In his short time at the university, Wyatt has stepped up and into the opportunities presented to him, developing as a leader while serving and advocating for the larger community. “There are endless possibilities for students who want to come in and make an impact on campus,” he says.
As Transy works to become a more diverse campus community, Wyatt is committed to representing all religious traditions on campus and creating an inviting, respectful space for individuals to share their perspectives.
The Interfaith Alliance, which is a service-minded organization, welcomes every faith and mindset into conversation—believer and non-believer—in what Wyatt describes as “embodiment dialogue.” The goal of the meetings, he explains, is to engage everyone as individuals rather than abstractions or token representatives of particular belief systems. Choosing broad themes for discussion—such as creation myths or rituals—keeps the conversation open and inclusive.
“When you have a religious dialogue, you have to honor and respect the person you’re dialoguing with and the truth claims, traditions, rituals and beliefs of that person,” Wyatt explains. “I prefer a method where we say, ‘there is such a thing as Truth and everyone has a claim to some part of it…and we’re all equal.’ When you have that mindset, you welcome everyone to the table. That’s the method that brings true diversity and I think that’s something that Interfaith is uniquely suited to.”
A problem-solver by nature, Wyatt sees the potential for a broader application of this approach. “Because we live in a digital age, it’s easy for people to conceptualize each other and to make each other into abstracts, and then to essentialize each other,” he says. “It’s something that embodiment language and dialogue directly fights against.”
Wyatt sees Transy’s intimate campus as an exceptional place for opportunities to serve and to build an inclusive, respectful community. It’s small enough that everyone gets a sense of each other, whether in class or across the dining table or engaged in community service.
“Advocacy and service train you, especially the way that Interfaith does it, to look at the individual you’re talking to as an important person.
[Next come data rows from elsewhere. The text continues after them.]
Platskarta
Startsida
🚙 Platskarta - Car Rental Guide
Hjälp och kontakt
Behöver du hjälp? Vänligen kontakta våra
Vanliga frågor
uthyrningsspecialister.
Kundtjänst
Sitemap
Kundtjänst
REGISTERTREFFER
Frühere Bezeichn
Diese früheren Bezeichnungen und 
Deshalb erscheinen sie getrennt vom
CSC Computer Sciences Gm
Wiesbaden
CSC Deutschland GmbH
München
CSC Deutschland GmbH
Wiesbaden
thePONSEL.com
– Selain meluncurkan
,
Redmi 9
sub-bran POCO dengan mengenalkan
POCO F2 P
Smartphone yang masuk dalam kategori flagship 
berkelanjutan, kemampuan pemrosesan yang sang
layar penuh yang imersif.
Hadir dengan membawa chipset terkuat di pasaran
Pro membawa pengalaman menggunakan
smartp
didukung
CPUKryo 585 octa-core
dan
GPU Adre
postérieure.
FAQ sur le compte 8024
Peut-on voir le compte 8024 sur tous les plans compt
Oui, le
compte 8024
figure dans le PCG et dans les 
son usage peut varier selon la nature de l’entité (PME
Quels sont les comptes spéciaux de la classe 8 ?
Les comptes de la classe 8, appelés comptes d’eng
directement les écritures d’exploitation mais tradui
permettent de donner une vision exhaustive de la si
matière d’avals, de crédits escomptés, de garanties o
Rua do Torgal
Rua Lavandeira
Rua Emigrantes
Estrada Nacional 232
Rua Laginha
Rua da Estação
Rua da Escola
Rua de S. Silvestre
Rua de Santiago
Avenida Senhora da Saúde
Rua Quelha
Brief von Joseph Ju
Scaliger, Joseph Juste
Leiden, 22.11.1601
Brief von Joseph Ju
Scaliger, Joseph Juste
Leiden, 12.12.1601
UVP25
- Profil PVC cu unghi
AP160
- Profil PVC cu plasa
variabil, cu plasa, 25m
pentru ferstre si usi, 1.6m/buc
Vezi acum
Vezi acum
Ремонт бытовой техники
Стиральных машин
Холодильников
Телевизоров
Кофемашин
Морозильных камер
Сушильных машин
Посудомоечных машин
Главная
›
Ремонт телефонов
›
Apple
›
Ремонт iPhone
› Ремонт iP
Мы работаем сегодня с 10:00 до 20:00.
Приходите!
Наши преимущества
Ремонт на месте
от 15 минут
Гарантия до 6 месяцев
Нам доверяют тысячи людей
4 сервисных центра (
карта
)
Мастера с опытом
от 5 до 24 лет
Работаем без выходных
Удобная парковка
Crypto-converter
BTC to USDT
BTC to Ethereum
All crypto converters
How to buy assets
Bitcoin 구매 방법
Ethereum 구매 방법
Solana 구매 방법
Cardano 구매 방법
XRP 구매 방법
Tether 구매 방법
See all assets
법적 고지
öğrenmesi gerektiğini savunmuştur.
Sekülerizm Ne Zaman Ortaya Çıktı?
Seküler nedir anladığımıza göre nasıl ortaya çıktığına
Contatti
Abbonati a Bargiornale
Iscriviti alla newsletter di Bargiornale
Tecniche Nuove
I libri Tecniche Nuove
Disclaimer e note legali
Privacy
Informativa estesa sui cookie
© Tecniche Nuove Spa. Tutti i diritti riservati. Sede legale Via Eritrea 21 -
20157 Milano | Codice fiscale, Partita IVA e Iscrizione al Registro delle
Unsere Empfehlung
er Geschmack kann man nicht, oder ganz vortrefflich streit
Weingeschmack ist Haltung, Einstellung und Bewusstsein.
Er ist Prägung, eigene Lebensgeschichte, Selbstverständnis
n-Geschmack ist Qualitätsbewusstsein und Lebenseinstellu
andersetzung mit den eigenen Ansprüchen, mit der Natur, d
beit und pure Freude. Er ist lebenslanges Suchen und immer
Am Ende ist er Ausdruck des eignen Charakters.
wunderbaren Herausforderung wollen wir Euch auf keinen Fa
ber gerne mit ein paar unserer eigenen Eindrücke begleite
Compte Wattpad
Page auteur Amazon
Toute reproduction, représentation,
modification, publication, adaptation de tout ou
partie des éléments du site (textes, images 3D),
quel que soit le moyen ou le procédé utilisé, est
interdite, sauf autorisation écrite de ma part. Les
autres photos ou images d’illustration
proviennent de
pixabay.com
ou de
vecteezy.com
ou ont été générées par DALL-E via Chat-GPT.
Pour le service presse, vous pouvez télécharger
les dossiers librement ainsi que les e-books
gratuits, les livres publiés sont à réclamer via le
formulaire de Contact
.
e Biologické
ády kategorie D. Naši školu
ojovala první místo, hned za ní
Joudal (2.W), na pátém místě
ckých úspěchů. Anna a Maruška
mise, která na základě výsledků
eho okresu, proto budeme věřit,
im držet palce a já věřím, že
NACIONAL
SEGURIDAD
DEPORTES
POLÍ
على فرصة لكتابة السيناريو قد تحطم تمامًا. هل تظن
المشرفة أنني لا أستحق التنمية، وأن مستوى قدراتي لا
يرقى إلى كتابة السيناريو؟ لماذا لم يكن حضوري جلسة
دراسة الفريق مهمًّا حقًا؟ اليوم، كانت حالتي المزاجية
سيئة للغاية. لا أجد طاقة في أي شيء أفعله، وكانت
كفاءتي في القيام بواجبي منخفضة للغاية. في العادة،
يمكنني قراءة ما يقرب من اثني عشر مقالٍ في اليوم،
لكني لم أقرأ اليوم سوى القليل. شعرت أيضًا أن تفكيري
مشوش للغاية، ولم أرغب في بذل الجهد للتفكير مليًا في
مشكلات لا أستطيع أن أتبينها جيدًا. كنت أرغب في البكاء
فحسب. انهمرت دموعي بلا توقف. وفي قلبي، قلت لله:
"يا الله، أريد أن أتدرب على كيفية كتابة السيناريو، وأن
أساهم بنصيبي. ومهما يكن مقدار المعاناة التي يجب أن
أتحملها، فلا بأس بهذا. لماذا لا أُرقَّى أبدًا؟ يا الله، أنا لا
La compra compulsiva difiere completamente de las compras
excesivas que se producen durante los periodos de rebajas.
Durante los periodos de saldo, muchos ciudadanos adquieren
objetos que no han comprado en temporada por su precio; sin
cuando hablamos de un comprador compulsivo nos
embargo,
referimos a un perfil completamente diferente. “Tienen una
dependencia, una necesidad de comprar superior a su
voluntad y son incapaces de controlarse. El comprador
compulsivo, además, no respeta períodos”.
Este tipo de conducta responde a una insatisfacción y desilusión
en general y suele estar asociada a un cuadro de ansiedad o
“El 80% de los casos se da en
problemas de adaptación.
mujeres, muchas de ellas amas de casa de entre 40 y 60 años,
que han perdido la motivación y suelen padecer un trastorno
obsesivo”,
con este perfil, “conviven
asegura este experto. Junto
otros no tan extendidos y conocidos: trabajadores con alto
I think it’s very important and very valuable that there’s an institution uniquely suited to address this problem.” The same institution also provides the opportunities for Pioneers who are interested in leading and serving to truly live out their interests.
“At Transy, the student organizations are small enough and personal enough that when you get involved in one, you can really sink your teeth into it. I have countless friends from my sophomore class who are in leadership positions because they came in and they saw what they could get passionate about and involved in—and now they’re deeply involved.
“Transy is fertile soil for people who really want to make an impact and do something about the problems they see—whether on campus or off.”
Transy’s Interfaith Alliance welcomes everyone to meetings on Wednesdays in Rosenthal Commons from 5-6 p.m.